Extracted text

Cato, in fact, shows that if anything positive can come from the corona lockdown, it is a renewed respect for subjective difference. To stage her message, she elegantly traces how such lockdown  impacts people differently. Itsuko, another roommate of Ako, finds herself stuck in another country due to the suddenly imposed travel restrictions. Ako, who is an amateur photographer, feels forced to waste away her time by cleaning the house and fossicking for gemstones as the corona virus that sweeps the land has radically decreased her assignments. San, for that matter, has her part-time job, but, at home, she indulges in making music to idle her free time away.

In The Distance (2022) by Saki Cato

What helps Cato to deliver her message in a pleasant and effective way are the naturally-flowing conversations, as characterized by hesitations, pauses and  misunderstandings. In other words, she stages speech-interactions as they are, as things that quite often do not go smoothly, as imaginary moments in which any friction is, if possible, is quickly smoothed over, or as explosions of shared pleasure. Yet, frictions, as the narrative beautifully shows, can also explode into verbal conflicts, conflicts that rattle the frail imaginary harmony by more subjectively charged enunciations. Yet, sometimes such explosion is necessary to reach a different kind of understanding – an understanding of the other’s Otherness.

One reason for problems that persist at the level of speech is given in the scene where Tomoe tries to break up with Shimizu. Tomoe and Shimizu’s enunciations become opaque for Ako, because their interactions are ‘tainted’ by their own invented metaphors, metaphors that facilitate their own relational speech and aim to strengthen their romantic bond, (Narra-note 1).  

The composition of In The Distance offers a concatenation of static shots with some shaky and fluid dynamic shots thrown into the mix (Cine-note 1). While the use of dynamic shots seems, at first, merely for variety’s sake, the shakiness of such shots heightens the naturalism of the narrative, reverberating the fact that this fictional narrative in grounded in the reality of the covid-pandemic.

In The Distance (2022) by Saki Cato

 

Cato is not afraid to refrain from using cuts, creating some pleasant long takes whose visual rhythm is dictated by the character-in-focus – by their acts or their signifiers. In some cases, this rhythm is emphasized by the light-hearted musical accompaniment, e.g. the diegetic pieces of accordion music. On the other hand, Cato also thoughtfully applies the cut, creating elegant pun-like effects that do not fail to put a smile on the spectator’s face.

(Extracted page text data)
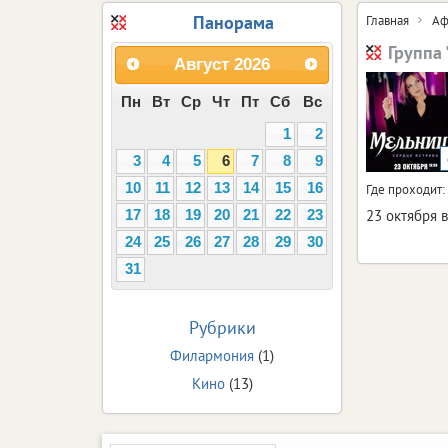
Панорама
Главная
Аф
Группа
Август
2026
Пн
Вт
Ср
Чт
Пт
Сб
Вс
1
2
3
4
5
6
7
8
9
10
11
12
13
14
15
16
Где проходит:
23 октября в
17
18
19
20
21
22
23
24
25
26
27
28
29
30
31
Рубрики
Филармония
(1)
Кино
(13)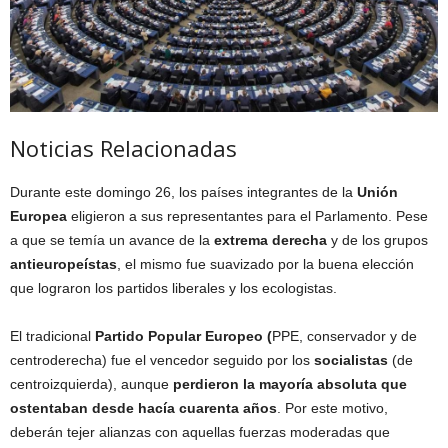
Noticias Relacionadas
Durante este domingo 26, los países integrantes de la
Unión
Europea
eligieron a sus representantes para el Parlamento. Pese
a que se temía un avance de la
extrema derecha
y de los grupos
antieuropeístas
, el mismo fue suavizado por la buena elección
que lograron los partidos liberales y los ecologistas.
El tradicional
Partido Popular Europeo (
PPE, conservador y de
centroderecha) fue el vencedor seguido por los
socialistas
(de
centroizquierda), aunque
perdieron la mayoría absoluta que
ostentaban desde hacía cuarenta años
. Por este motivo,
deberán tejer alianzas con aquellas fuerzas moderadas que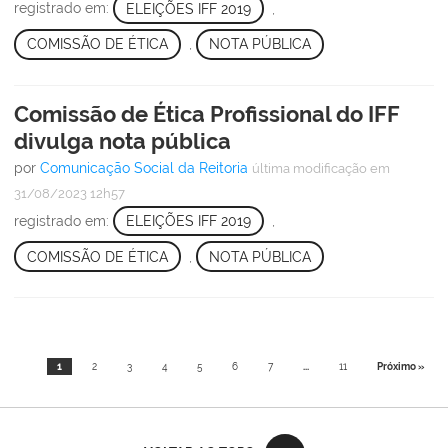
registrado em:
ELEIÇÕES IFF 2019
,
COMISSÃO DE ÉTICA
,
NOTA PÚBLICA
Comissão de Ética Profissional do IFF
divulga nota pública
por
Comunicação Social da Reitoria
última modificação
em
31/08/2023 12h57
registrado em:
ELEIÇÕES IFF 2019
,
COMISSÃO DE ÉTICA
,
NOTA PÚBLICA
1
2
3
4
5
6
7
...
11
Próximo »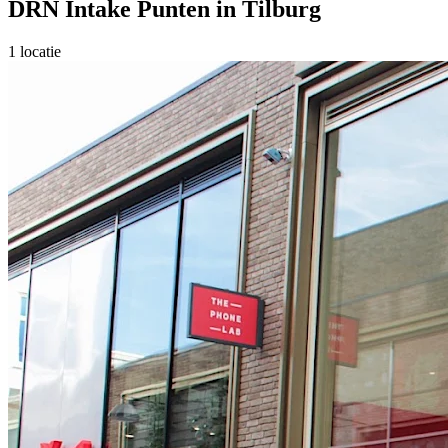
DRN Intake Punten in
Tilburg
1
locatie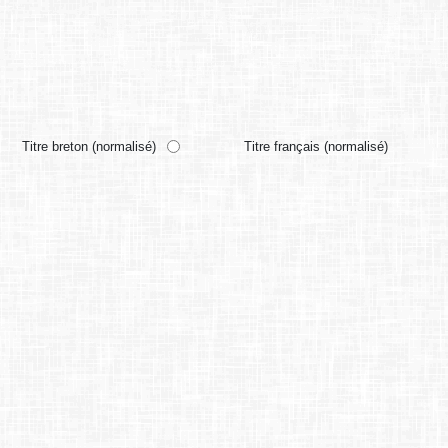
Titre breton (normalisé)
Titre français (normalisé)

...

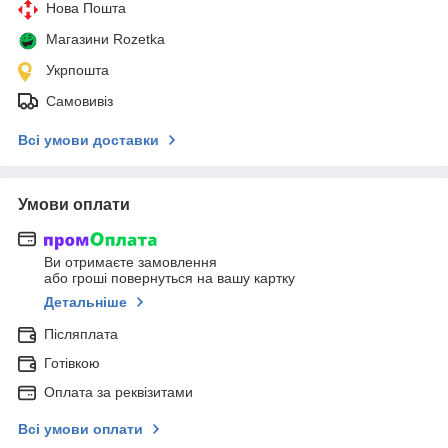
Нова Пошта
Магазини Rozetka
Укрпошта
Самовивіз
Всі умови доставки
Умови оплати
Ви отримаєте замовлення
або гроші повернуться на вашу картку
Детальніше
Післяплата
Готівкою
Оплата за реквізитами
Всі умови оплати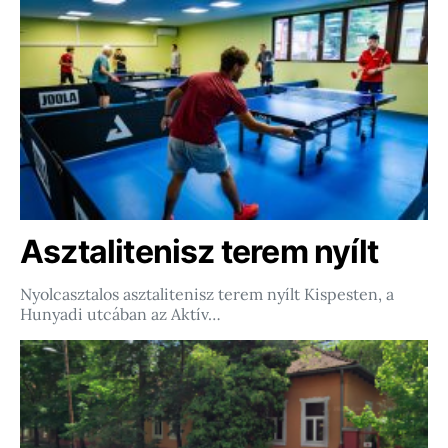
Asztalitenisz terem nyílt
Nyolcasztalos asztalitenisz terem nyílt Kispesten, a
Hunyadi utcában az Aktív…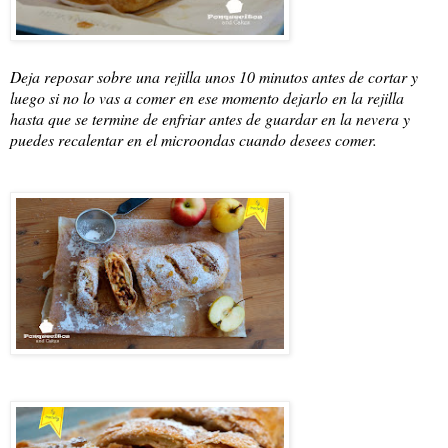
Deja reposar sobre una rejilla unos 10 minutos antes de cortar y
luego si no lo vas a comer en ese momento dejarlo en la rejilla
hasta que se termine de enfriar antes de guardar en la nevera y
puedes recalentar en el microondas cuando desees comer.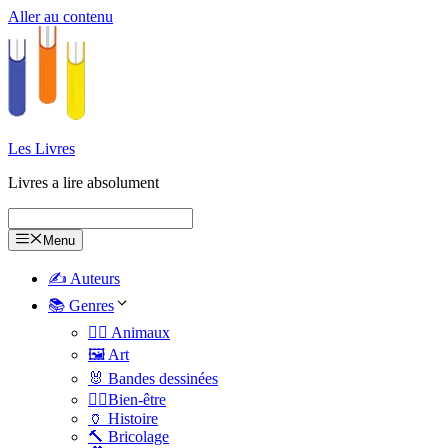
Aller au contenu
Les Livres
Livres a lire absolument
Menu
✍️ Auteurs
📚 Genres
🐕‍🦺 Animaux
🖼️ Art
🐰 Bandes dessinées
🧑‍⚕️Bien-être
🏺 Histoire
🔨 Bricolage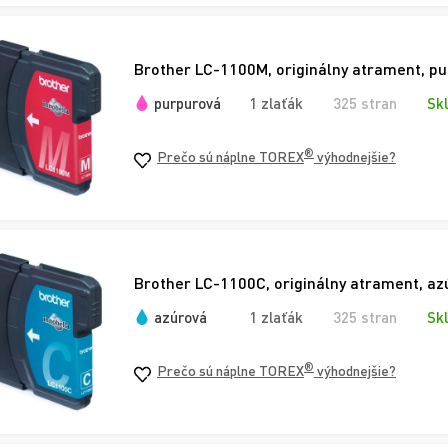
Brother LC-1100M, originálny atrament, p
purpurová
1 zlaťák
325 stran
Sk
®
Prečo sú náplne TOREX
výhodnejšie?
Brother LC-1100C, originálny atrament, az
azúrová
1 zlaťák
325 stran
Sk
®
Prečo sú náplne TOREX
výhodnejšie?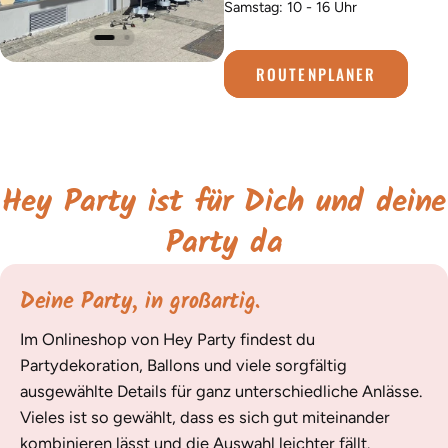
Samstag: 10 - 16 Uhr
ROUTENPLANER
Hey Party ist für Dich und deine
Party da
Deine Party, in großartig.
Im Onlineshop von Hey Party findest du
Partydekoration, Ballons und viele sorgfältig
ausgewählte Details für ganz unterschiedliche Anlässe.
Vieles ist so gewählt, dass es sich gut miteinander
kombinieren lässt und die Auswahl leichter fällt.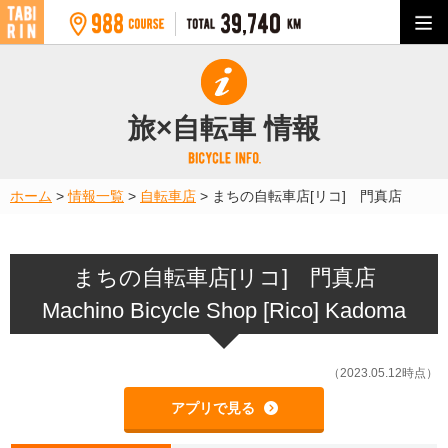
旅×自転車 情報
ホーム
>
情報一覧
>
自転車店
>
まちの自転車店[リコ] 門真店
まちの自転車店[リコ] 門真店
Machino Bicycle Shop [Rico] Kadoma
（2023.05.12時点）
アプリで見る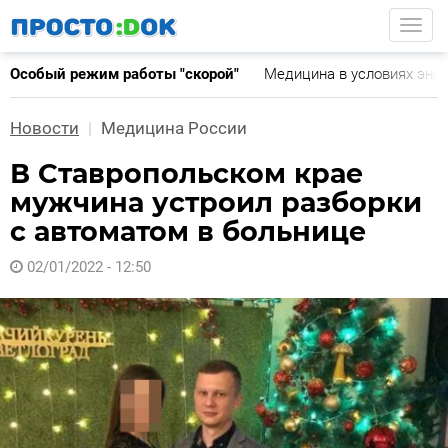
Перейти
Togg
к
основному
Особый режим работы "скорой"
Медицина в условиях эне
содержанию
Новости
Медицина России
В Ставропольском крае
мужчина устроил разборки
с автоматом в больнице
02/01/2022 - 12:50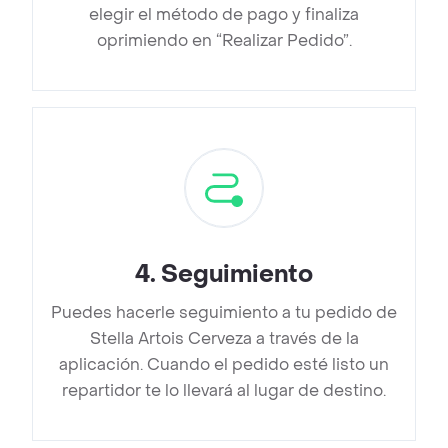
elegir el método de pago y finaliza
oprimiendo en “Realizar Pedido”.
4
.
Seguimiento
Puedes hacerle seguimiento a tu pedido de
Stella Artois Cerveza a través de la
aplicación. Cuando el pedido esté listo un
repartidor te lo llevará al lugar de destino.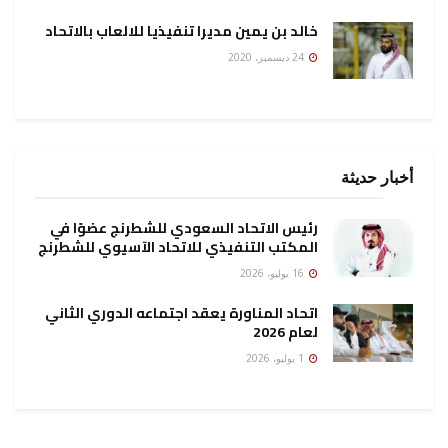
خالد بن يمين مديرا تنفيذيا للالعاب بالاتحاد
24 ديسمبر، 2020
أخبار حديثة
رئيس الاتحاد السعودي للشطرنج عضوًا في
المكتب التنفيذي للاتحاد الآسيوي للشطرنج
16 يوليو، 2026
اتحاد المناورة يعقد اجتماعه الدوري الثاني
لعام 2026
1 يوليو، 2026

To do
- a) In the review of In The Distance, how does Ako spend her time after the virus cuts her assignments?
- b) Please continue the review of In The Distance from its last sentence.

Answers in order
- a) She cleans the house and fossicks for gemstones.

- b)
Moreover, as the character in focus often goes outside the frame in such kind of shots, Cato also allows the spectator to feel the visual context marked by her characters (e.g. the old house), thereby giving them a sense of believability, a sense of being a mundane imaginary other.

What also plays a role in emphasizing the mundanity of our characters – a mundanity that invites the spectator to find a point of resemblance to identify with, is the natural colour and lightning-design. The visual engendering of such a mundane atmosphere enables the sudden burst of the fantastical to take the spectator by surprise without derailing the slice-of-life nature of the narrative.    

In the Distance is a very pleasant slice-of-life narrative that elegantly shows that bonds between subjects are that much more genuine if they are grounded in the acceptance of the other’s radical difference and not in the deceptive fantasy of being the other’s semblable. And given the fact that a sense of conflict currently pervades our societal life, Cato’s message resounds that much stronger with the spectator.      

Notes

Narra-note 1: While Ako cannot but emphasize the gap between her and the couple via her speech, she eventually tries to restore the imaginary harmony of speech by delivering a metaphor of her own. Yet, as her metaphor is grounded in her own subjective logic, she delivers an enunciation that the couple cannot understand – again, an awkward missed encounter.

Cine-note 1: As the narrative unfolds, moments of fluid dynamism are increasingly used in the composition.